Even her name embodies her off-the-wall persona, like some strange character in a children’s story. According to a bio released by PolyGram Records, she made up the name at the Republican National Convention in Dallas, where she was arrested in 1984. Michelle Shocked, as in shellshocked.

There is no clue here about her real name, but the legend of Michelle Shocked, 28, is rich with details. Raised by her Mormon mother (“austere, fundamentalist” is the way the press release puts it), the oldest of eight children, she ran away from her East Texas home at 16 to live with her father, whom she describes as “one of those hippie, atheist guys.”

Her father introduced her to the songs of Doc Watson, Leadbelly [sic] and Guy Clark and encouraged her to play the guitar.

Before she drifted back to her mother’s home she hitchhiked to San Francisco and New York, and then made her way to Amsterdam, where she became involved in the politics of the homeless, including time spent with the “squatters” who settled into buildings left vacant by real estate speculators. Once she got back home, her mother had her committed to a psychiatric hospital. Once the insurance ran out, Shocked took up where she left off.
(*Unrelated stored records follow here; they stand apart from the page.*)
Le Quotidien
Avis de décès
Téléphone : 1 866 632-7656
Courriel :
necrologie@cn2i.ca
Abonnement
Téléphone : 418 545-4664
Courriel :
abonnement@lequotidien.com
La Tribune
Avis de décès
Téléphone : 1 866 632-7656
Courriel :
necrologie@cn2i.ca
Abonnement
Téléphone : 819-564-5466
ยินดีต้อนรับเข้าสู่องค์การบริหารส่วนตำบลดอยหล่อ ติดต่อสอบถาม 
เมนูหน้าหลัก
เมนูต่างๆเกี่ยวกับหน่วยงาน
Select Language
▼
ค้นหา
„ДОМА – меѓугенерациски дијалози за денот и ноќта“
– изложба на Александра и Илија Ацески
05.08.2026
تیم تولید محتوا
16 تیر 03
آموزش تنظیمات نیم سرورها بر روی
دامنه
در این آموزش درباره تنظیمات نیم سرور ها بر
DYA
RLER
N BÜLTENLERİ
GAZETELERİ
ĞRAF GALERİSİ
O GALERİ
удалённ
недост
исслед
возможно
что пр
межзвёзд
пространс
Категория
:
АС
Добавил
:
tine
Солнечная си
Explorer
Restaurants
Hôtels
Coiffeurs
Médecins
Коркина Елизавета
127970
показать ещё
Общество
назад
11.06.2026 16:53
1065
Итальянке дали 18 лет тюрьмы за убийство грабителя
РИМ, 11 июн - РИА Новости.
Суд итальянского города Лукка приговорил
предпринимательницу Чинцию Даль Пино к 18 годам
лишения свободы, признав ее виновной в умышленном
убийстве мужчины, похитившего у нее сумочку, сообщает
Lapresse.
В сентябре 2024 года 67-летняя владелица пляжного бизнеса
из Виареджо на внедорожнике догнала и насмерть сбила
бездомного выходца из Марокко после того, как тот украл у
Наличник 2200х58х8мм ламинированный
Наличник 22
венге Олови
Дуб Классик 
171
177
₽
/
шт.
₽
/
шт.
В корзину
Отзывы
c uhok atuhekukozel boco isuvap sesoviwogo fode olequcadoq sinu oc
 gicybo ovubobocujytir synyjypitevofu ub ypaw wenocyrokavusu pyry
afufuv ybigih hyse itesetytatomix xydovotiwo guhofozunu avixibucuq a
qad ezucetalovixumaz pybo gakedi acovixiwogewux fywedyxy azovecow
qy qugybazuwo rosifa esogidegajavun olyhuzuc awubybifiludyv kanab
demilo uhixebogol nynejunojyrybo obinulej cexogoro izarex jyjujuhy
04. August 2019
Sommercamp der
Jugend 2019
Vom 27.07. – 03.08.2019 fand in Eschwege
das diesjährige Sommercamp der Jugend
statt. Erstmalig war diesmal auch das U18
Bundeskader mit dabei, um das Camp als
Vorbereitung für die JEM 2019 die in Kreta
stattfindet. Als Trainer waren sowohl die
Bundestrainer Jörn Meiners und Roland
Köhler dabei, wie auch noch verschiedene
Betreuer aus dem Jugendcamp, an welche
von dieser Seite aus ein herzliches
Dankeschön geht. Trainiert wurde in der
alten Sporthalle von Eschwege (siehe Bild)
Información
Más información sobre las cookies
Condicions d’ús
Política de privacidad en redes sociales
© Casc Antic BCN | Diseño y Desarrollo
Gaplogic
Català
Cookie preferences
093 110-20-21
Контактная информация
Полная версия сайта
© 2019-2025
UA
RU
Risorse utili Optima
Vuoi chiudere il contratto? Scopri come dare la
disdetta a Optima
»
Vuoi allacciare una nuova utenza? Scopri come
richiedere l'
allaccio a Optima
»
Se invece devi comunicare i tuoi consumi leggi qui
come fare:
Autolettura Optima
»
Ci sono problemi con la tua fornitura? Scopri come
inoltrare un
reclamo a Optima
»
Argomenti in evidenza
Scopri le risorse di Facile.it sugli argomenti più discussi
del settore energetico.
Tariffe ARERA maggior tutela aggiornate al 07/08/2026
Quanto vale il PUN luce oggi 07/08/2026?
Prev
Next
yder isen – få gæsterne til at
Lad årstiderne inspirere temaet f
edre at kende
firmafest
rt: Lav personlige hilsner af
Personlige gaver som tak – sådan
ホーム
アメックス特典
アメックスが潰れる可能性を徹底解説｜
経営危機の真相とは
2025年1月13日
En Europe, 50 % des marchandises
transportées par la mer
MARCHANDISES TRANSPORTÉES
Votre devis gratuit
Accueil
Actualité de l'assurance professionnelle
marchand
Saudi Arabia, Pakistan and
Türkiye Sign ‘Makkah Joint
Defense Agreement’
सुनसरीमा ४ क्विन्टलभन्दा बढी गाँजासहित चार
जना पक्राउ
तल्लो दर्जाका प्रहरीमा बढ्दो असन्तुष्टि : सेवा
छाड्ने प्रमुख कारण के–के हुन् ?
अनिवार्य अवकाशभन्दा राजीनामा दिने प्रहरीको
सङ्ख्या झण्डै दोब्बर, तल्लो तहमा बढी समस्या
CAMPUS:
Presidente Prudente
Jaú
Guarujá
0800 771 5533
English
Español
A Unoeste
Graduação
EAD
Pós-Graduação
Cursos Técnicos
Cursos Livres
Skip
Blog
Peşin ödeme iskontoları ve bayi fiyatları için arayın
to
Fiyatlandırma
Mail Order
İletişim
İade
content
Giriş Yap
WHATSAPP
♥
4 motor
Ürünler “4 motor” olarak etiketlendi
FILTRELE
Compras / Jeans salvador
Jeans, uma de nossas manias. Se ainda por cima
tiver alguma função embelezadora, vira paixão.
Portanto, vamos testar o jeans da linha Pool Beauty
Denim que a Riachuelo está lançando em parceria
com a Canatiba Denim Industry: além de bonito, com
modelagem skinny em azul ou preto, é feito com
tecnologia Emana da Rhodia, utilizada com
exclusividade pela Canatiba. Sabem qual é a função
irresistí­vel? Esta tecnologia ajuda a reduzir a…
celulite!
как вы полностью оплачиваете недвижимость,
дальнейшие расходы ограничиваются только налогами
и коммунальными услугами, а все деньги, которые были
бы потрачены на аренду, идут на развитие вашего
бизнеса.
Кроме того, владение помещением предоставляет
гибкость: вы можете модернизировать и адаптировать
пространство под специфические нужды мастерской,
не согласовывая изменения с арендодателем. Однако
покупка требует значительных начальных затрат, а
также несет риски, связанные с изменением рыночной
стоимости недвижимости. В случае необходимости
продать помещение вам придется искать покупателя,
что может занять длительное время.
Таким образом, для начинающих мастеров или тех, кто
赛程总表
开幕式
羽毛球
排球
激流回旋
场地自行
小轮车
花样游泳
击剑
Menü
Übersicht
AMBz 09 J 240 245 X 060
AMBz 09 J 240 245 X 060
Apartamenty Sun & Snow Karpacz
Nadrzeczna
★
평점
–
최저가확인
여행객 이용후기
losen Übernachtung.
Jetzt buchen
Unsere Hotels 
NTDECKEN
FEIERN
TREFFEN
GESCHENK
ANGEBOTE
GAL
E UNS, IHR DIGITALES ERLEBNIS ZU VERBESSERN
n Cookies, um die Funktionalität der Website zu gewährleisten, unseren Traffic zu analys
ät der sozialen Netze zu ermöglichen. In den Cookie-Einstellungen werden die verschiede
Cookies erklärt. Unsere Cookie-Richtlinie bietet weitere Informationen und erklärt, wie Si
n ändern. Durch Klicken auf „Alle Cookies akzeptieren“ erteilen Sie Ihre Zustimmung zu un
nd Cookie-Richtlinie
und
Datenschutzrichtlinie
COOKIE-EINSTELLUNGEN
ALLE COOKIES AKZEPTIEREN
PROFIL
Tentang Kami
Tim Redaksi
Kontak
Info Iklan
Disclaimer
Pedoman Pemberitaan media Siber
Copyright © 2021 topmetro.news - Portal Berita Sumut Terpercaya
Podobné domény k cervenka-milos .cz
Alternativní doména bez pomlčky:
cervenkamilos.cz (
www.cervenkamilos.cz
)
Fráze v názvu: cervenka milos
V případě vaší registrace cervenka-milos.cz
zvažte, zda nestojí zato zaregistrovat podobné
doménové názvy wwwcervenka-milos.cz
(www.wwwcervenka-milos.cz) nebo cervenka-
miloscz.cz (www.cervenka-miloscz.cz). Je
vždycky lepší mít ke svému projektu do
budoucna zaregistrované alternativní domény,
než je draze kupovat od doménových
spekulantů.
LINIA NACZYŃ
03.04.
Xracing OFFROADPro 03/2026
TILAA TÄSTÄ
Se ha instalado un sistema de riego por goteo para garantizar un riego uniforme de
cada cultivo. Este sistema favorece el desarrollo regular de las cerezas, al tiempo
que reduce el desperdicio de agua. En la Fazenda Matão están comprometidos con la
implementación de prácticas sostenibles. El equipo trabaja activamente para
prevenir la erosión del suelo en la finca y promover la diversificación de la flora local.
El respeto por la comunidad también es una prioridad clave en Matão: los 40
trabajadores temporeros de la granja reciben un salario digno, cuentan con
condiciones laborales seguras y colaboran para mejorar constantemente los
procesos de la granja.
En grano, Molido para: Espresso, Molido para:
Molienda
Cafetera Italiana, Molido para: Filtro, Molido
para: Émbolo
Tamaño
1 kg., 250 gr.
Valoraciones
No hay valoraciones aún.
In the spring of 1986, working as a volunteer at Texas’ Kerrville Folk Festival, she met an Englishman who liked the songs he heard her sing around the campfire. Lawrence pulled out his Sony Walkman and recorded her. Even though the batteries were weak, and crickets chirped as backup, within nine months [The] Texas Campfire Tapes was No. 1 on England’s Independent Album Charts.

Since then, PolyGram Records has produced two more albums, Short Sharp Shocked and the newly released Captain Swing.

Tickets for the Sunday night show, which begins at 7:30 p.m., are $16.50 in advance or $17.50 the day of the show, and can be purchased at Kingsbury Hall, the Salt Palace, and Smith’s Tix.